I had just moved out of my home at the age of 16 to go to a residential high school, which allowed a certain number of freedoms (as one could imagine), and I was just discovering who I really was. Up until the time I moved out, I had slowly begun the process of realizing my sexuality. Growing up in Indiana I felt that I should stay in my closet and just hide in it for as long as possible. There are a few obvious reasons I thought like this, such as the deeply rooted religious upbringings of many of my friends and family members, and the social stigma that surrounds homosexuality. Sure, I dated a few girls here and there, but each relationship seemed empty and unfulfilling. I could never connect with them on a level past friendship, leading me into a few years of research and self-discovery.
When I moved out of my house to go to a college preparatory program for two years, I faced my worst enemy and most secret friend: my sexuality. My new school had one of the longest running Gay-Straight Alliance clubs in Indiana called United Sexualities that allowed me to be the person I had to hide for so much of my life. They helped me realize my feelings for other men almost instantly, and I knew what I had to do: come out.
On October 11th I went to my computer right after a United Sexualities meeting and I just wrote and wrote and wrote some more. I sat there for three hours typing away at a letter to my friends and family about how I had felt for years, how I had known I was a homosexual man. I thought about publishing it on my Facebook newsfeed for a while, but I got scared and couldn't bring myself to do it.
After that, the emotional turmoil began to escalate to the point that I didn't feel real anymore. I felt like someone was watching me over my shoulder everywhere I went. I felt like I had missed my window of opportunity to tell the world how I felt. And then I realized that I could just come out. I could just tell the world how I felt without a special day to commemorate my sexuality.
So after almost two weeks of mulling my options over and after my 17th birthday had passed, I decided it was time.
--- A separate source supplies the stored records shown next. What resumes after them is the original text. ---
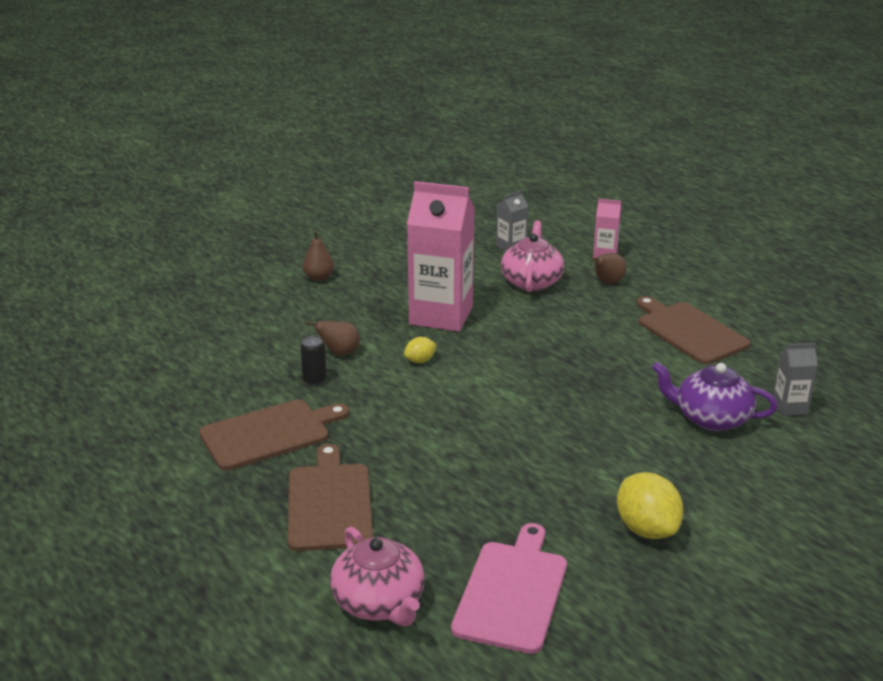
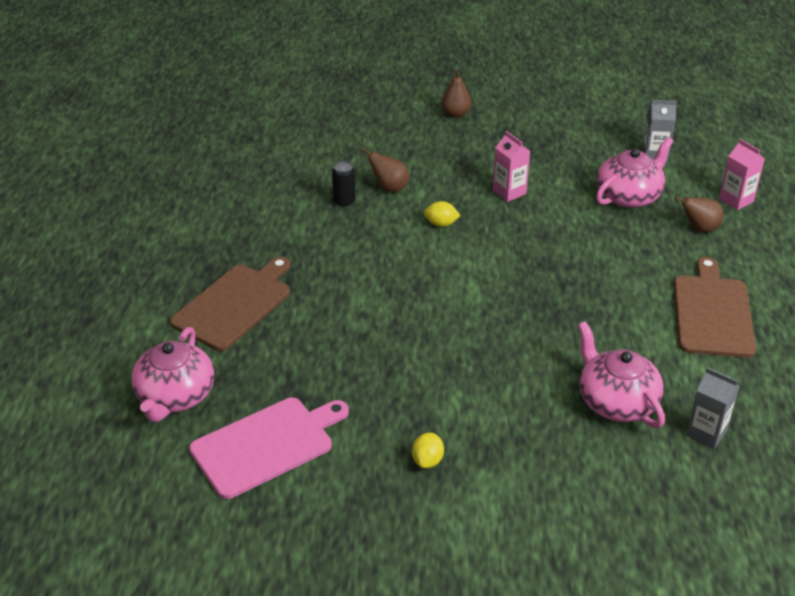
camera: 40 degrees right, 10 degrees up
(269, 433) = (262, 229): brown cutting board -> none
(441, 315) = (509, 192): pink carton -> pink carton, size x0.46
(646, 529) = (427, 460): yellow lemon -> yellow lemon, size x0.52
(711, 418) = (616, 401): purple teapot -> pink teapot

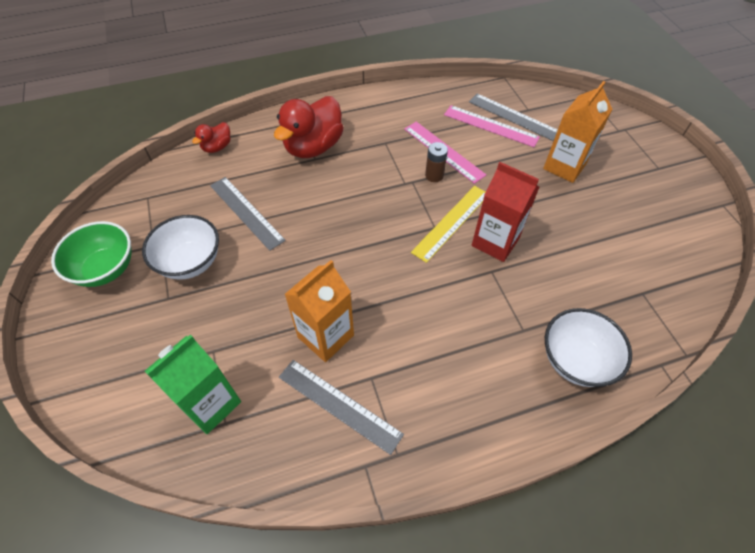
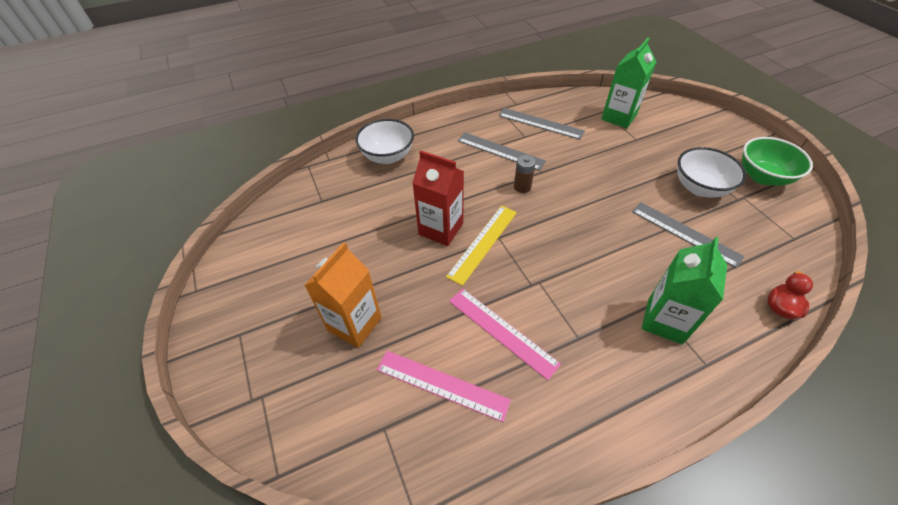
camera: 175 degrees right, 5 degrees down
(313, 147) = (664, 321): red duck -> green carton
(326, 336) = (564, 153): orange carton -> none
(434, 175) = (508, 295): brown battery -> brown battery (522, 187)
(513, 116) = (408, 408): grey ruler -> grey ruler (500, 151)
After another United Sexualities meeting I was so emotional and ready to rip the metaphorical Band-aid off that I ran up to my room and began typing away. I poured everything I was into one post on Facebook and I texted my best friend, telling her what I was about to do. She rooted for me the whole time as I typed. And finally it was on my wall. I texted my mom right after I had posted it and told her everything. I told her how I had felt for the past couple of years and how I had finally decided to break my silence, fling the closet door wide open, and show the world the full me. I was met with little reservation, and she told me that she didn’t care if I were gay or not, that she would love me as long as I was happy.
That was three years ago, and since then I have become a much happier person. Sure, Hoosiers can get pretty bad about my sexuality and make micro aggressive comments and even blatant comments about it, but that doesn't matter anymore. I have a lot of allies now that support me just as I am. For three years now I have been open and free and I feel like a whole person now. I dropped my facade and now no one has to look at the old "me." They can now look at me and see who I have always been and always will be.